At the end of World War II, the U.S. military set up an agency called the Joint Intelligence Objectives Agency, whose mandate was to implement Operation Paperclip, a program in which U.S. military and spies fanned out across Europe, seeking German scientists and engineers to bring home to America. Even before the war with Germany had ended, the Cold War was in full swing, and the U.S. government was desperate not just to obtain the knowledge these men held, but to keep their ideas, research, and abilities out of the hands of the Soviets. President Truman was adamant that no actual Nazis be brought back to the States, but the generals and spies ignored this edict from their ostensible commander-in-chief. When confronted with Nazi war criminals like the infamous Wernher von Braun—inventor of the German V-2 rocket and dedicated exploiter of slave labor, who was personally responsible for flogging and torturing people, and whose program resulted in the deaths of tens of thousands—the army and intelligence services whitewashed records, expunged files, and erased evidence of Nazi Party membership. They not only brought the most evil of criminals back to the United States, but gave them the highest of security clearances.

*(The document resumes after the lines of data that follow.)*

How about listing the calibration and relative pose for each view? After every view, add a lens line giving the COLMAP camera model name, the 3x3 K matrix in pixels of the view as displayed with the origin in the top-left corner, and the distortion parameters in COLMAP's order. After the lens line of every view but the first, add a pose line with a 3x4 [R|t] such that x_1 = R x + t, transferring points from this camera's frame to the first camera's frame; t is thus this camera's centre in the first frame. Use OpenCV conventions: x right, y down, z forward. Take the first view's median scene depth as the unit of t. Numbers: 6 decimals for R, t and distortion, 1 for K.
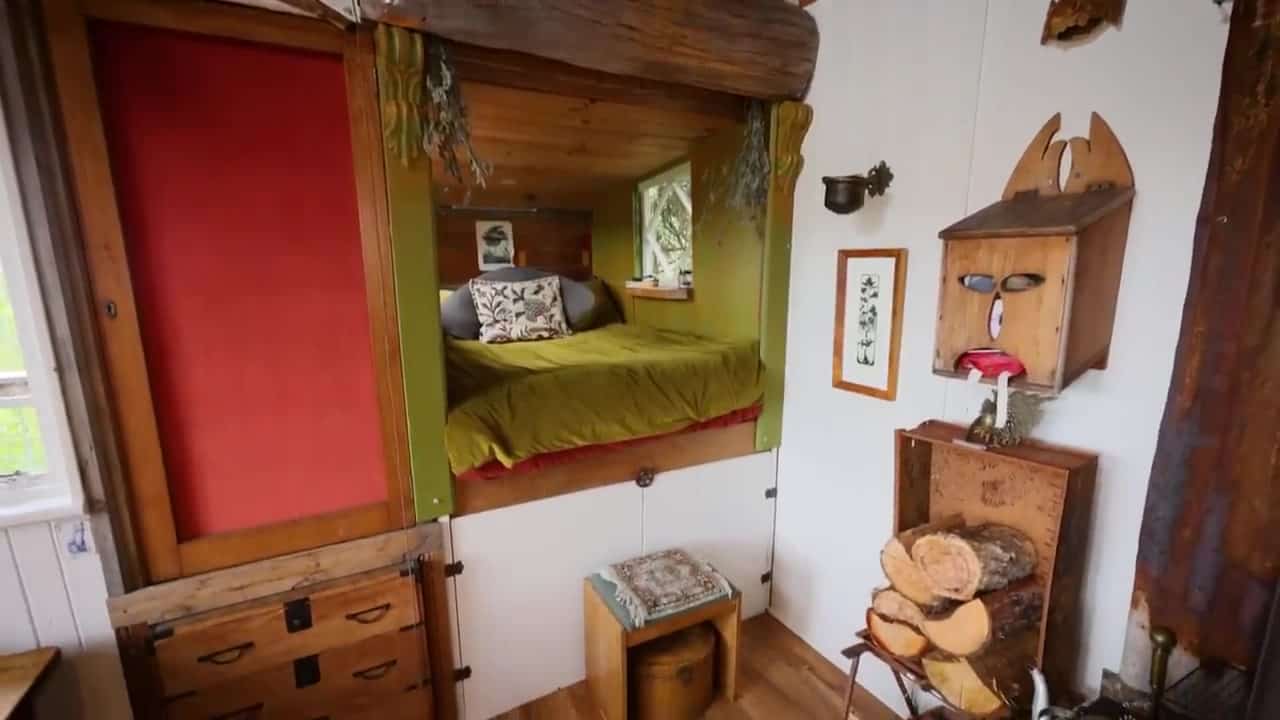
lens RADIAL K [[527.3, 0, 636.6], [0, 527.3, 360.6], [0, 0, 1]] dist [-0.000366, -0.000273]
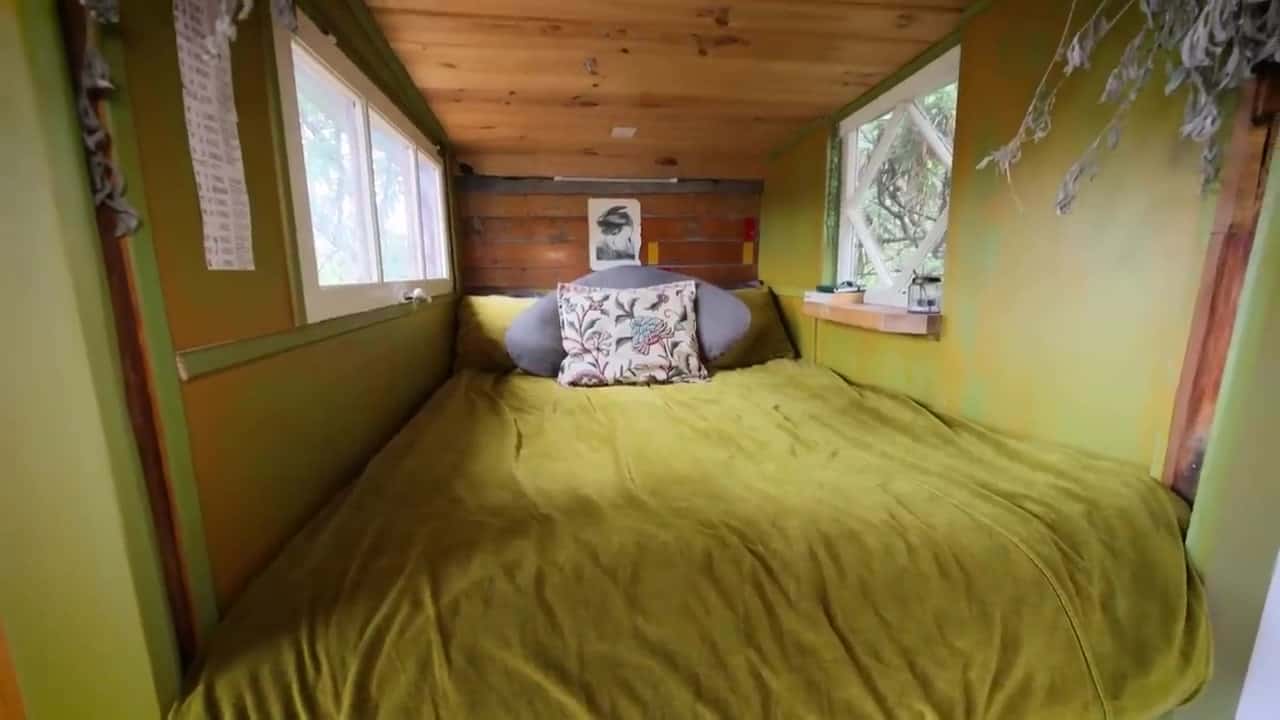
lens RADIAL K [[527.3, 0, 649.0], [0, 527.3, 364.2], [0, 0, 1]] dist [-0.000366, -0.000273]
pose [[0.943691, 0.068794, -0.323597, 0.012158], [-0.065558, 0.997630, 0.020906, -0.072822], [0.324268, 0.001485, 0.945964, 0.402756]]
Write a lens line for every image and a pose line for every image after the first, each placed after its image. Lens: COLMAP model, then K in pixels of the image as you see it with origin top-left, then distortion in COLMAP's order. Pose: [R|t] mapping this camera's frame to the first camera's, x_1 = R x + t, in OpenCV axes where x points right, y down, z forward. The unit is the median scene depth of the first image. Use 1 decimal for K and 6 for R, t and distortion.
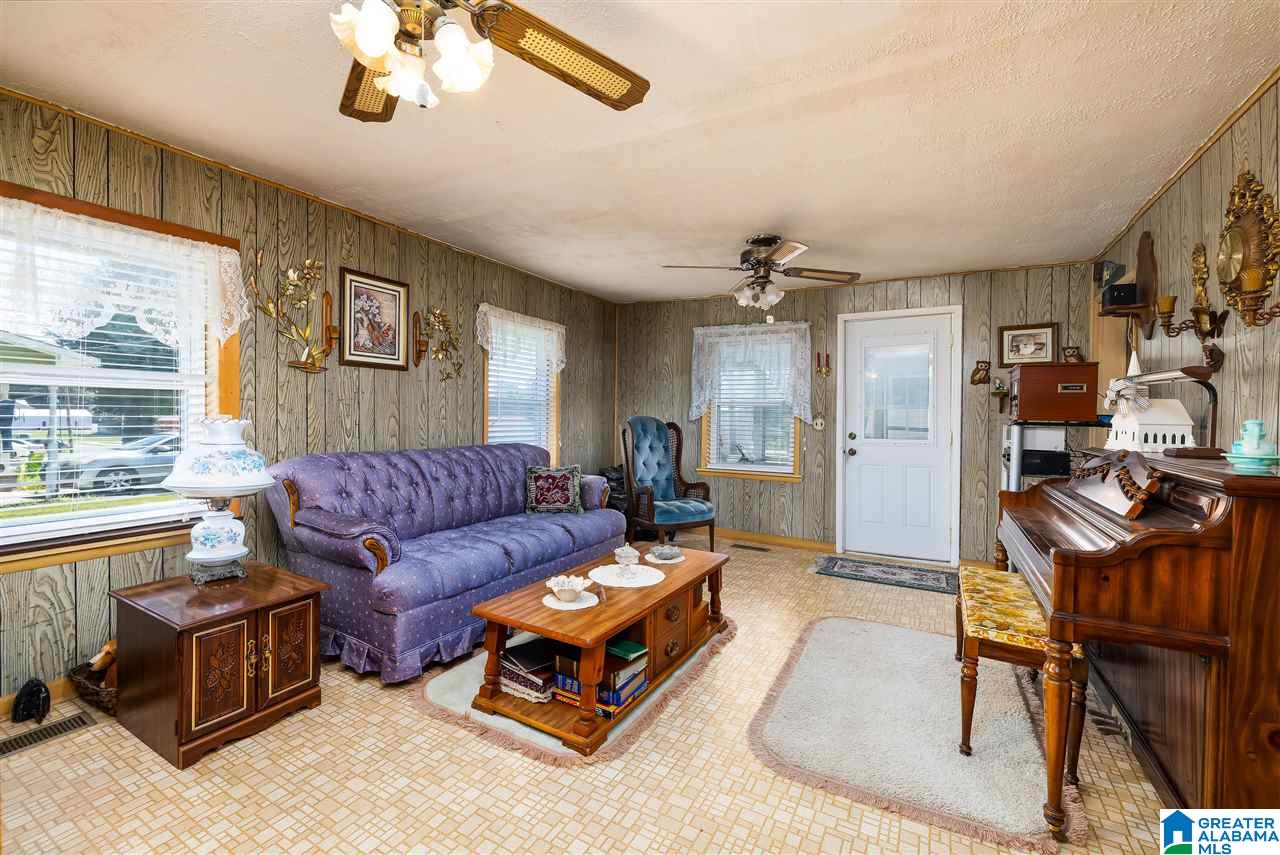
lens RADIAL K [[550.2, 0, 638.4], [0, 550.2, 423.1], [0, 0, 1]] dist [-0.003174, -0.000136]
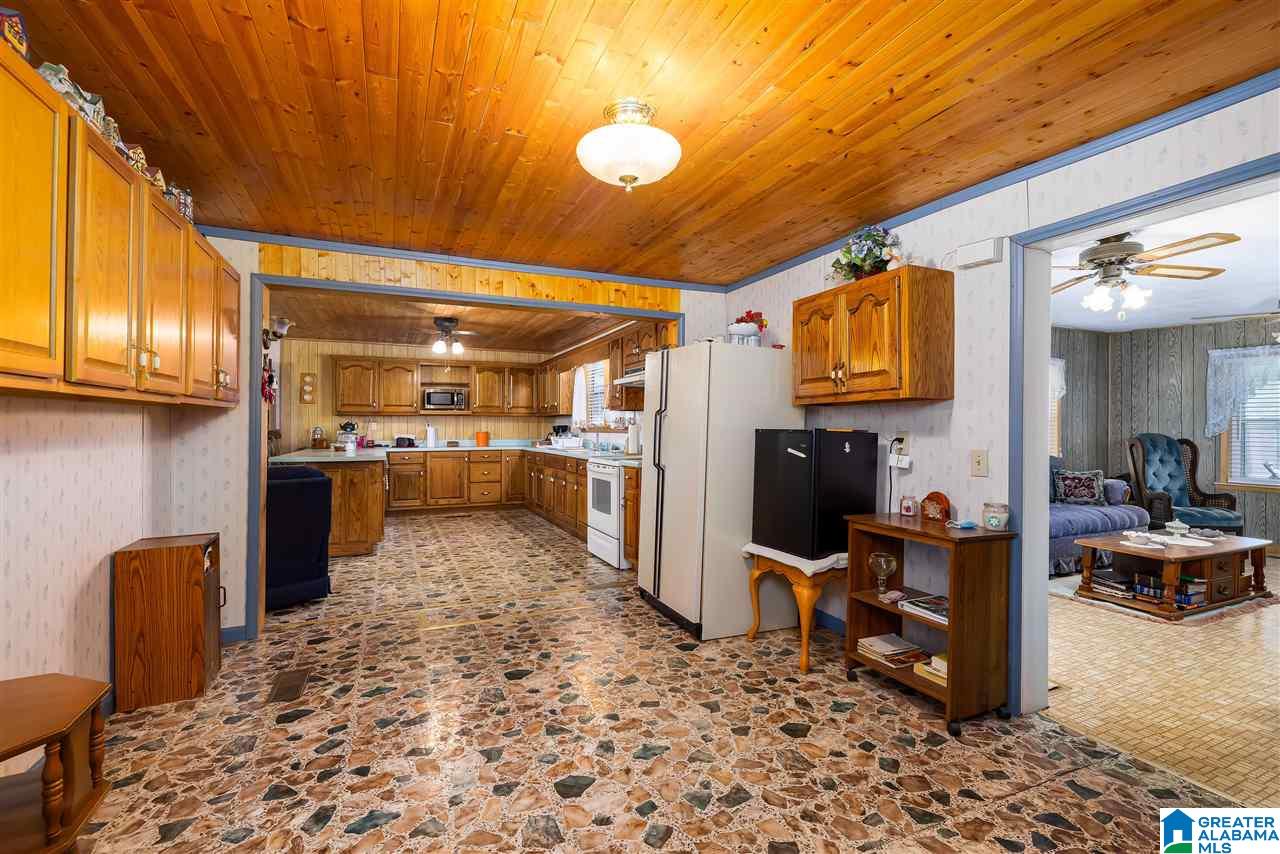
lens RADIAL K [[550.2, 0, 644.9], [0, 550.2, 424.3], [0, 0, 1]] dist [-0.003174, -0.000136]
pose [[0.795527, -0.004601, -0.605901, -0.215603], [-0.006491, 0.999849, -0.016114, -0.009240], [0.605884, 0.016752, 0.795377, -0.872490]]
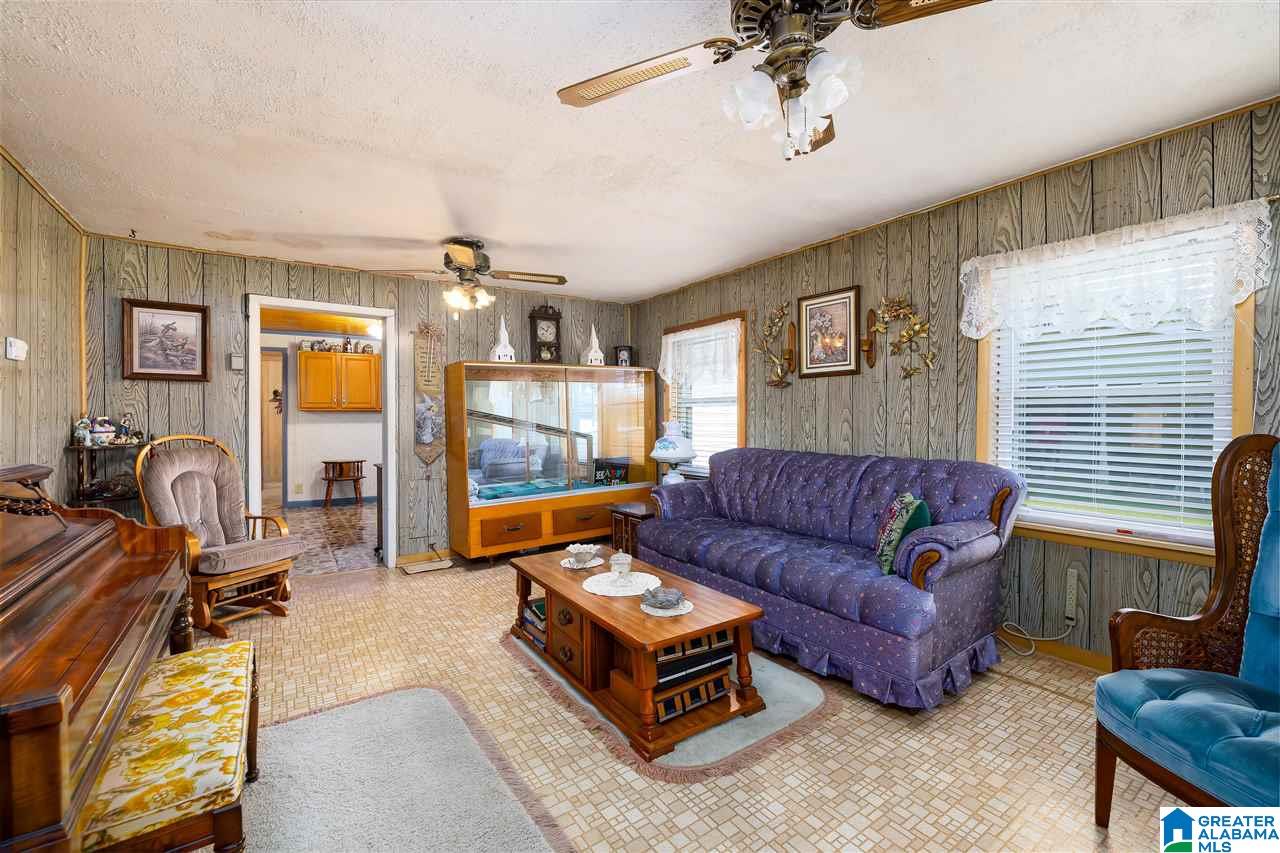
lens RADIAL K [[550.2, 0, 644.4], [0, 550.2, 423.0], [0, 0, 1]] dist [-0.003174, -0.000136]
pose [[-0.458722, -0.000684, -0.888579, 0.633809], [-0.013389, 0.999891, 0.006142, -0.009611], [0.888479, 0.014715, -0.458682, 1.137688]]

Among the scientists brought back to the States were Nazi chemists who had experimented on prisoners at Dachau, using mescaline. The newly created Central Intelligence Agency, eagerly searching for biological weapons that could both start large-scale epidemics and be used to target individuals for assassination, found out about these Dachau experiments. Their interest was piqued, even though the experiments were, by all accounts, failures. Torturer-physicians like the Nazi Colonel Hubertus Strughold*1 had tried to use mescaline to elicit absolute obedience in their victims, to no avail. Nonetheless, the spymasters eagerly embraced these physicians and their experiments, and arranged for them to continue their work in the United States.